─── Exercise data

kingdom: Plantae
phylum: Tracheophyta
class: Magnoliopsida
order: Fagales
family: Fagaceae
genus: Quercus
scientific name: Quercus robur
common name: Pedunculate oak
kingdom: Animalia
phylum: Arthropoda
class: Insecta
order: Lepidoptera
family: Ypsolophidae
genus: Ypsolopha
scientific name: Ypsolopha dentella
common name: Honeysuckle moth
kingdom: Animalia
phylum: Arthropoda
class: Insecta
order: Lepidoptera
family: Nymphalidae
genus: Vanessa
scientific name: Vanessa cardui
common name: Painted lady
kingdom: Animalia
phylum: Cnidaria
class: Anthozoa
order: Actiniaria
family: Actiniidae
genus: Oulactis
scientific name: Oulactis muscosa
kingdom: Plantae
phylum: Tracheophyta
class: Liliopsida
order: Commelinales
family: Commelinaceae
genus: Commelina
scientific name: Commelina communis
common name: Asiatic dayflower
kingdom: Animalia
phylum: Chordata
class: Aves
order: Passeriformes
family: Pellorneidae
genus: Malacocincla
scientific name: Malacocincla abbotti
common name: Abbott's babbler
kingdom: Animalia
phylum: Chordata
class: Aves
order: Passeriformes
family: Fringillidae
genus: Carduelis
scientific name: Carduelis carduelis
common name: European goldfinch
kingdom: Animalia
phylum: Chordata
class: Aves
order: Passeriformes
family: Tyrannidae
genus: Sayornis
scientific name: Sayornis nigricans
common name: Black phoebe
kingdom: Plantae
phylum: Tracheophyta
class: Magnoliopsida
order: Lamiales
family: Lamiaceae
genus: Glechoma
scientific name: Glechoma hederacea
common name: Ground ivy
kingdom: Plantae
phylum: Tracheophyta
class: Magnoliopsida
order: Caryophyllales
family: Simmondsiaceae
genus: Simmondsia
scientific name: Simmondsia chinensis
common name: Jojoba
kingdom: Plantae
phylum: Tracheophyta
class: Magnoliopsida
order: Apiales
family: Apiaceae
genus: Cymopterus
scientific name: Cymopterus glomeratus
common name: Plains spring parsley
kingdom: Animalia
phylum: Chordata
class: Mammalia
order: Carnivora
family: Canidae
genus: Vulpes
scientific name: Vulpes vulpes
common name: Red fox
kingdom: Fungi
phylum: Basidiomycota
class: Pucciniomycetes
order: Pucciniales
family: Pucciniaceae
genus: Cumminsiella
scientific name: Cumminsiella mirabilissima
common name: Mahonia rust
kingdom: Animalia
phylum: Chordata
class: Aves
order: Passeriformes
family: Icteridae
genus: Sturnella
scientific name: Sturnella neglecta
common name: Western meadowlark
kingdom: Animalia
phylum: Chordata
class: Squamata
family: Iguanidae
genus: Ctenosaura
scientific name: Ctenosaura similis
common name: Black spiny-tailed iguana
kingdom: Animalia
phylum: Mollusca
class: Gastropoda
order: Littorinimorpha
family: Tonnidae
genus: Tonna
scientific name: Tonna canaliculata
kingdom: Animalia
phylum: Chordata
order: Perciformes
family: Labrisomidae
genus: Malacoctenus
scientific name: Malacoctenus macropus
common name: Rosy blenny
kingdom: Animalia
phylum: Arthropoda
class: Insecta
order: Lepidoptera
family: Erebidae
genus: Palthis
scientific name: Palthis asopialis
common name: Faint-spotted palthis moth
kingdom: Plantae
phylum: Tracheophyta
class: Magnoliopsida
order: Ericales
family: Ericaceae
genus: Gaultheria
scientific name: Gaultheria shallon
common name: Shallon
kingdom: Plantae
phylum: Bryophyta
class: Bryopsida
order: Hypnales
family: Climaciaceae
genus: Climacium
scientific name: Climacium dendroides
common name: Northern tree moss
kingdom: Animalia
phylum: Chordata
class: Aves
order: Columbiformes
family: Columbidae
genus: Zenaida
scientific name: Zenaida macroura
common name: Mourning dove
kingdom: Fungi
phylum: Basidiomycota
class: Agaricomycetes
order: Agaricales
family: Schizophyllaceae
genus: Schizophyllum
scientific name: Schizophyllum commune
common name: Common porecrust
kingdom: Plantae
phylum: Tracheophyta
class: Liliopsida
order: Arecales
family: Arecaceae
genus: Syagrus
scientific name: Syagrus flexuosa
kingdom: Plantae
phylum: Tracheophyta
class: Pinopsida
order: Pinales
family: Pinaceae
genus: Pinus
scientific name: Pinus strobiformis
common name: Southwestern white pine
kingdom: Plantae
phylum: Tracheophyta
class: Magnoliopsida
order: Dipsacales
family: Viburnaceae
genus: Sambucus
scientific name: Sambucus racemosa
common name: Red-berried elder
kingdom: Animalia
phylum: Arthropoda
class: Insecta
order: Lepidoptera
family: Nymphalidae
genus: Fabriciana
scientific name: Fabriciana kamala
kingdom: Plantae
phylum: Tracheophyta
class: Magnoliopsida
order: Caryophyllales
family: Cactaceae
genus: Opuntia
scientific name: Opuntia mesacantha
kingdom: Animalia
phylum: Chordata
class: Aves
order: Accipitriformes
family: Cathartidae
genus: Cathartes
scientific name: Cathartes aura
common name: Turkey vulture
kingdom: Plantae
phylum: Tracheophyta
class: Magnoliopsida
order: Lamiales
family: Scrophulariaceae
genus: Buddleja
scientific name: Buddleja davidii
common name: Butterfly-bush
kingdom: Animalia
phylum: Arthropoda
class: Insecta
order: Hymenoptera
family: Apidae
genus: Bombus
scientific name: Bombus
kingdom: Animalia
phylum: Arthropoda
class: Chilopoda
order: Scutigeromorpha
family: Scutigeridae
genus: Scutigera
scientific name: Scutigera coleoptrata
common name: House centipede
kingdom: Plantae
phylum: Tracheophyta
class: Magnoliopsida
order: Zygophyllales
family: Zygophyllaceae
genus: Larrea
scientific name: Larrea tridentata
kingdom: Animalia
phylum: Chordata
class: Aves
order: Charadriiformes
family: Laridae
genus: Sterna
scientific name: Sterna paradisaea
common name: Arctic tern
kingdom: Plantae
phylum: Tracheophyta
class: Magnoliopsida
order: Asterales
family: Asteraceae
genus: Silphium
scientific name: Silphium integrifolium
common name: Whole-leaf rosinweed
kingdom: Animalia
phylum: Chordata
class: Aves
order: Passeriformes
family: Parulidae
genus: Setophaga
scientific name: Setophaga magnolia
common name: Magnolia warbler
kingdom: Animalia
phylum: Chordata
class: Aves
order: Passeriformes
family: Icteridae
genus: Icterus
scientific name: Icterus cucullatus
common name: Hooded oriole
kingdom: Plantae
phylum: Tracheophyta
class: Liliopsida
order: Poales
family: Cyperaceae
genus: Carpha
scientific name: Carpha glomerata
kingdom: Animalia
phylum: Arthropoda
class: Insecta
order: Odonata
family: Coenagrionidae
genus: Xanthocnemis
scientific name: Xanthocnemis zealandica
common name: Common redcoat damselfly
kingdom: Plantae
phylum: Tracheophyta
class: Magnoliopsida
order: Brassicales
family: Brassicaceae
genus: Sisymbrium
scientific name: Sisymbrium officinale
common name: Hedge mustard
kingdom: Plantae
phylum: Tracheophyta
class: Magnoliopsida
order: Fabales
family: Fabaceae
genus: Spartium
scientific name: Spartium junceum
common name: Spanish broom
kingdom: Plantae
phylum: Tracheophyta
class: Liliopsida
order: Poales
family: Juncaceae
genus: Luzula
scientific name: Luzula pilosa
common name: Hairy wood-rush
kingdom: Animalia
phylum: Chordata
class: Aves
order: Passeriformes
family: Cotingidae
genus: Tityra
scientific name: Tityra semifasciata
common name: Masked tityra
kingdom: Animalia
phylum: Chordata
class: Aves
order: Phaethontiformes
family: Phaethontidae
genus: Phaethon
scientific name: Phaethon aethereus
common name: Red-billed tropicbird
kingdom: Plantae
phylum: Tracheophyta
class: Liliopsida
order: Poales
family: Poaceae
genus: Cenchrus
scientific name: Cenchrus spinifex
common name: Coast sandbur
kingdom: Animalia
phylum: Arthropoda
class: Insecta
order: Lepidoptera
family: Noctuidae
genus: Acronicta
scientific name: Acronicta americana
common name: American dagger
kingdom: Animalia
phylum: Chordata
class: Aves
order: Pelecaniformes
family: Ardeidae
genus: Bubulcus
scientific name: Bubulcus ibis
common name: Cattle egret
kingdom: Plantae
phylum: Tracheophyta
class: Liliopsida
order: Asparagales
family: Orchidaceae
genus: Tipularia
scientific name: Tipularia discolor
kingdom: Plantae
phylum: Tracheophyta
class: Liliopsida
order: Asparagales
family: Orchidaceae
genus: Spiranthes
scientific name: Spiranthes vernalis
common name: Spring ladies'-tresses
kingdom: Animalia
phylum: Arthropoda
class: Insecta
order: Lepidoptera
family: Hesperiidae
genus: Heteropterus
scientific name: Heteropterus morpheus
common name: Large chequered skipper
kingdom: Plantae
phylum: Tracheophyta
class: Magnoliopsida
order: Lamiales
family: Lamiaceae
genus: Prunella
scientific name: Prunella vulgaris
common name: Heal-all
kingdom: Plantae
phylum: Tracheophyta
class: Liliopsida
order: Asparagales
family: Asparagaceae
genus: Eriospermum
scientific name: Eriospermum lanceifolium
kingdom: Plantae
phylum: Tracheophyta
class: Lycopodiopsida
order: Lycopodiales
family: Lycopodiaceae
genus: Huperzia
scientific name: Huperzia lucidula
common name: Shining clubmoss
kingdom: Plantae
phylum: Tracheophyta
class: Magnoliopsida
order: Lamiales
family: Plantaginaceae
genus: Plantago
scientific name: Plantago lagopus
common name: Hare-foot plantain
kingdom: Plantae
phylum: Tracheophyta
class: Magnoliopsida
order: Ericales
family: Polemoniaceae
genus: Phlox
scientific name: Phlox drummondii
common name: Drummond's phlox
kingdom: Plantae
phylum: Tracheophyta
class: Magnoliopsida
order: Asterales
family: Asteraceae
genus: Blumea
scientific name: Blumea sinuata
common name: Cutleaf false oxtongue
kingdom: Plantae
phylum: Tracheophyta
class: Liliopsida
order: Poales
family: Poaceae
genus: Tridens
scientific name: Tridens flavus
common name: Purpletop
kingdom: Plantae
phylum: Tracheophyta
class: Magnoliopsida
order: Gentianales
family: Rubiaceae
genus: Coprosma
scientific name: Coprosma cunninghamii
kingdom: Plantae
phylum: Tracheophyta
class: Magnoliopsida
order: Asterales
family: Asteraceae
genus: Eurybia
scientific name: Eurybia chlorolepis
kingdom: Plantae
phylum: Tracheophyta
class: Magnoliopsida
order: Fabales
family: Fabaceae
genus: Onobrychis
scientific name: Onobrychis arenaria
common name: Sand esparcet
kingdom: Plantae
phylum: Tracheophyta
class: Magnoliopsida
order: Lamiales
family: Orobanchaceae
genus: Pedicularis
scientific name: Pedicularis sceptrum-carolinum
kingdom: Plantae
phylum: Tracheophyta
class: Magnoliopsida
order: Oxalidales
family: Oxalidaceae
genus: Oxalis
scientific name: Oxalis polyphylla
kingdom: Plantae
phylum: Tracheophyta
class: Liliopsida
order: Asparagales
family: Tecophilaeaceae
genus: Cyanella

──────

Task directions
Please give the data from its first line through the line containing "scientific name: Sayornis nigricans" as a Markdown table with the columns Row and Line, numbering each line in order and skipping any blank lines.

Correct answer
| Row | Line |
|---|---|
| 1 | kingdom: Plantae |
| 2 | phylum: Tracheophyta |
| 3 | class: Magnoliopsida |
| 4 | order: Fagales |
| 5 | family: Fagaceae |
| 6 | genus: Quercus |
| 7 | scientific name: Quercus robur |
| 8 | common name: Pedunculate oak |
| 9 | kingdom: Animalia |
| 10 | phylum: Arthropoda |
| 11 | class: Insecta |
| 12 | order: Lepidoptera |
| 13 | family: Ypsolophidae |
| 14 | genus: Ypsolopha |
| 15 | scientific name: Ypsolopha dentella |
| 16 | common name: Honeysuckle moth |
| 17 | kingdom: Animalia |
| 18 | phylum: Arthropoda |
| 19 | class: Insecta |
| 20 | order: Lepidoptera |
| 21 | family: Nymphalidae |
| 22 | genus: Vanessa |
| 23 | scientific name: Vanessa cardui |
| 24 | common name: Painted lady |
| 25 | kingdom: Animalia |
| 26 | phylum: Cnidaria |
| 27 | class: Anthozoa |
| 28 | order: Actiniaria |
| 29 | family: Actiniidae |
| 30 | genus: Oulactis |
| 31 | scientific name: Oulactis muscosa |
| 32 | kingdom: Plantae |
| 33 | phylum: Tracheophyta |
| 34 | class: Liliopsida |
| 35 | order: Commelinales |
| 36 | family: Commelinaceae |
| 37 | genus: Commelina |
| 38 | scientific name: Commelina communis |
| 39 | common name: Asiatic dayflower |
| 40 | kingdom: Animalia |
| 41 | phylum: Chordata |
| 42 | class: Aves |
| 43 | order: Passeriformes |
| 44 | family: Pellorneidae |
| 45 | genus: Malacocincla |
| 46 | scientific name: Malacocincla abbotti |
| 47 | common name: Abbott's babbler |
| 48 | kingdom: Animalia |
| 49 | phylum: Chordata |
| 50 | class: Aves |
| 51 | order: Passeriformes |
| 52 | family: Fringillidae |
| 53 | genus: Carduelis |
| 54 | scientific name: Carduelis carduelis |
| 55 | common name: European goldfinch |
| 56 | kingdom: Animalia |
| 57 | phylum: Chordata |
| 58 | class: Aves |
| 59 | order: Passeriformes |
| 60 | family: Tyrannidae |
| 61 | genus: Sayornis |
| 62 | scientific name: Sayornis nigricans |